エネ消費ゼロ住宅多彩に 政府の普及目標、対応急ぐ(積水化学・パナホーム)

 住宅各社が年間エネルギー消費量を実質的にほぼゼロにする「ゼロエネルギー住宅(ZEH)」を投入している。積水化学工業は寒冷地に強い蓄電池を装備したタイプを追加したほかパナホームやミサワホームは地熱を有効活用したり、高性能断熱材を標準搭載したりした住宅を発売した。政府が2020年までにZEHを標準的な新築住宅とする目標を掲げており、各社は対応を急ぐ。  積水化学工業は屋根に大容量の太陽光発電システムを搭載できるZEH対応シリーズで、寒冷地で正常に作動する性能を従来より高めた定置型リチウムイオン蓄電池を装備する住宅を追加した。

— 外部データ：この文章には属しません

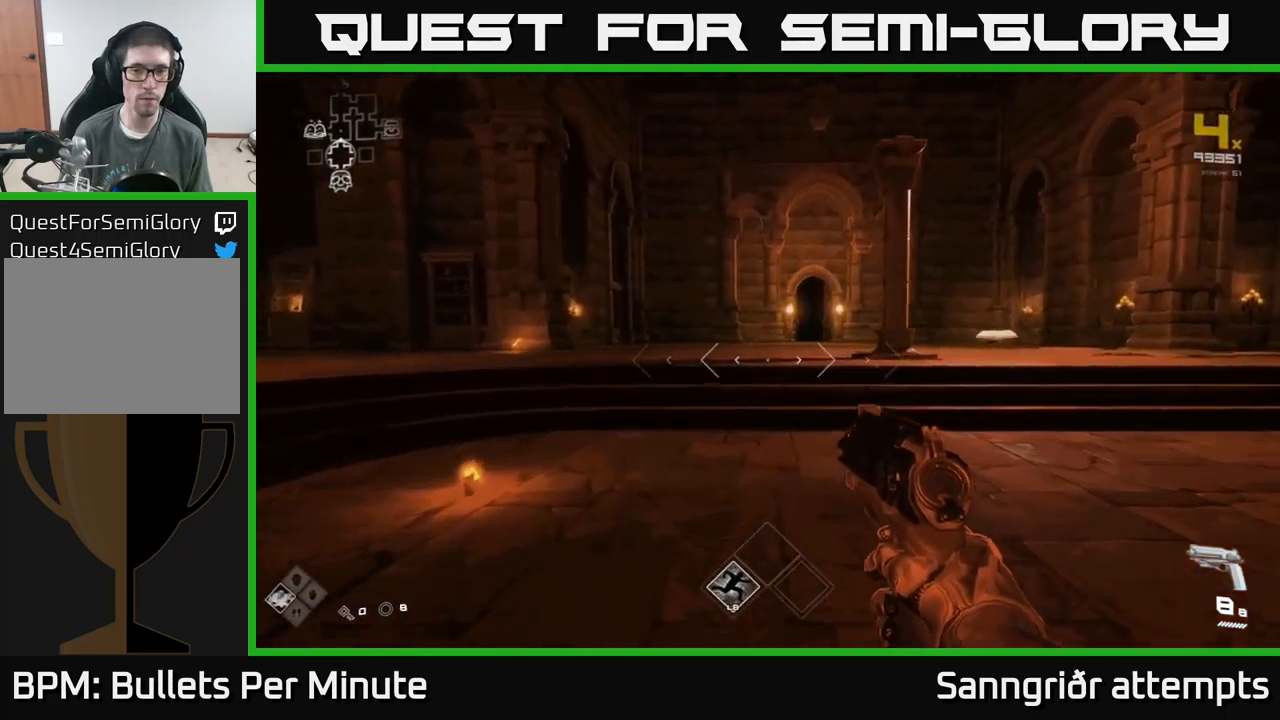
{"buttons": ["L1"], "left_stick": "up", "right_stick": "center", "events": [[67, "left_stick", "up-right"], [217, "right_stick", "right"], [333, "L1", "down"], [383, "left_stick", "up"], [383, "right_stick", "center"]]}
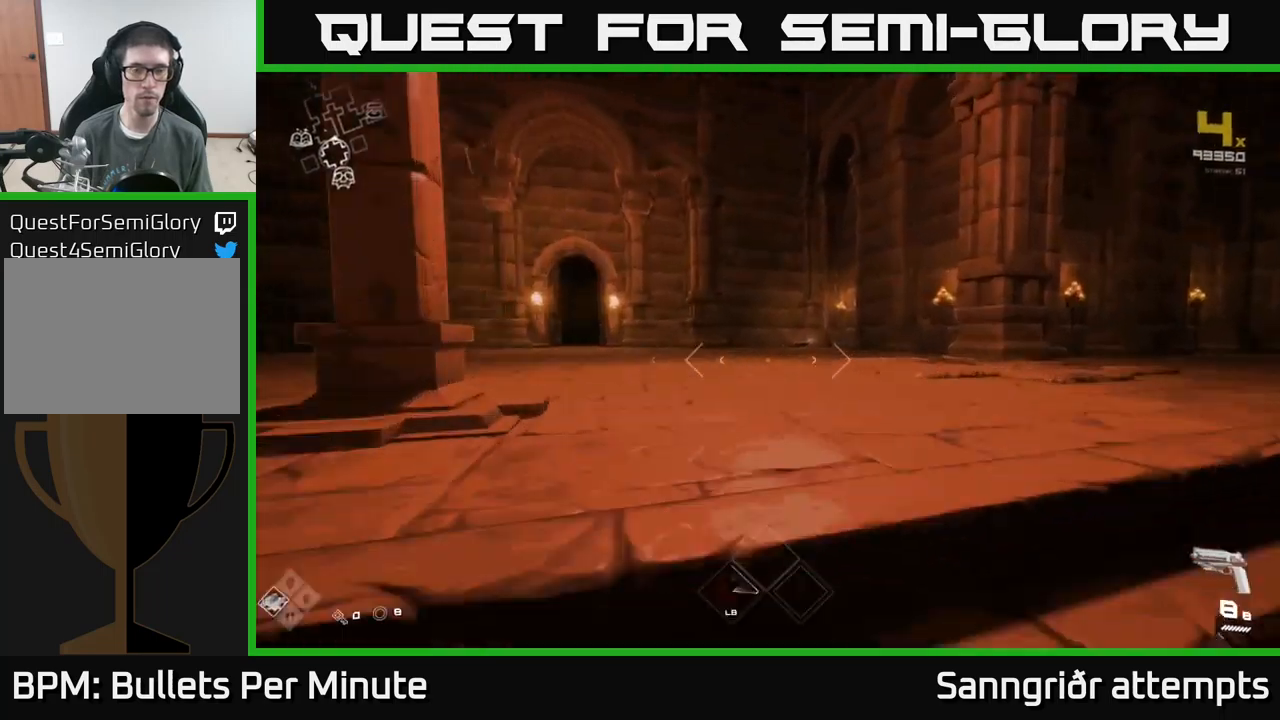
{"buttons": ["L1"], "left_stick": "up", "right_stick": "center", "events": []}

基本タイプはオール電化で太陽光で発電した電力を蓄電池にためながら使用しエネルギー消費量を抑える。価格は鉄骨系が3.3u当たり税別66万円台から、木質系が同69万円台からとした。  このほかにも家庭用蓄電池の代わりに電気自動車(EV)の電力を利用するタイプでは、木質系に加えて新たに鉄骨系住宅を発売した。EV搭載の蓄電池は家庭用より容量が大きく夜間に安い電力を多くためて使用電力を抑えられる。販売地域も関東や中部などからほぼ全国に広げる。価格は3.3u当たり税別66万円台からとなる。  パナホームも今秋、ZEHの新商品を発売した。地熱を有効活用し、外気に比べて夏は涼しく冬は暖かい床下の空気を室内に循環させるなどして省エネにつなげる。家庭向けエネルギー管理システム(HEMS)を採用し、家の中で持ち運べるタブレット型の操作端末を用意した。エネルギーの使用状況の確認に加えて窓やシャッターの開閉、テレビの視聴などもできる。価格は延べ床面積123uの2階建てで3,108万円となる。  ミサワホームが今秋投入した新商品は、寒冷地で使ってきた高性能断熱材を壁と床に標準装備する。屋根にも断熱材を2重に施した。壁に比べて断熱性能が高い屋根の面積を広げることで家全体の断熱性を向上させた。価格は延べ床面積111uで2,160万円に設定した。温暖化対策などを目的に政府はZEHの普及に力を入れている。各社は商機が広がるとみて品ぞろえを増やしている。 ▼ゼロエネルギー住宅(ZEH)太陽光発電装置で自家発電して蓄電池に蓄えて使う一方で家庭向けエネルギー管理システム(HEMS)や高性能断熱材で消費電力を抑えるなどして、年間の1次エネルギー消費量を正味ゼロにする住宅。政府は2020年までにZEHを標準的な新築住宅にする方針で補助金を用意している。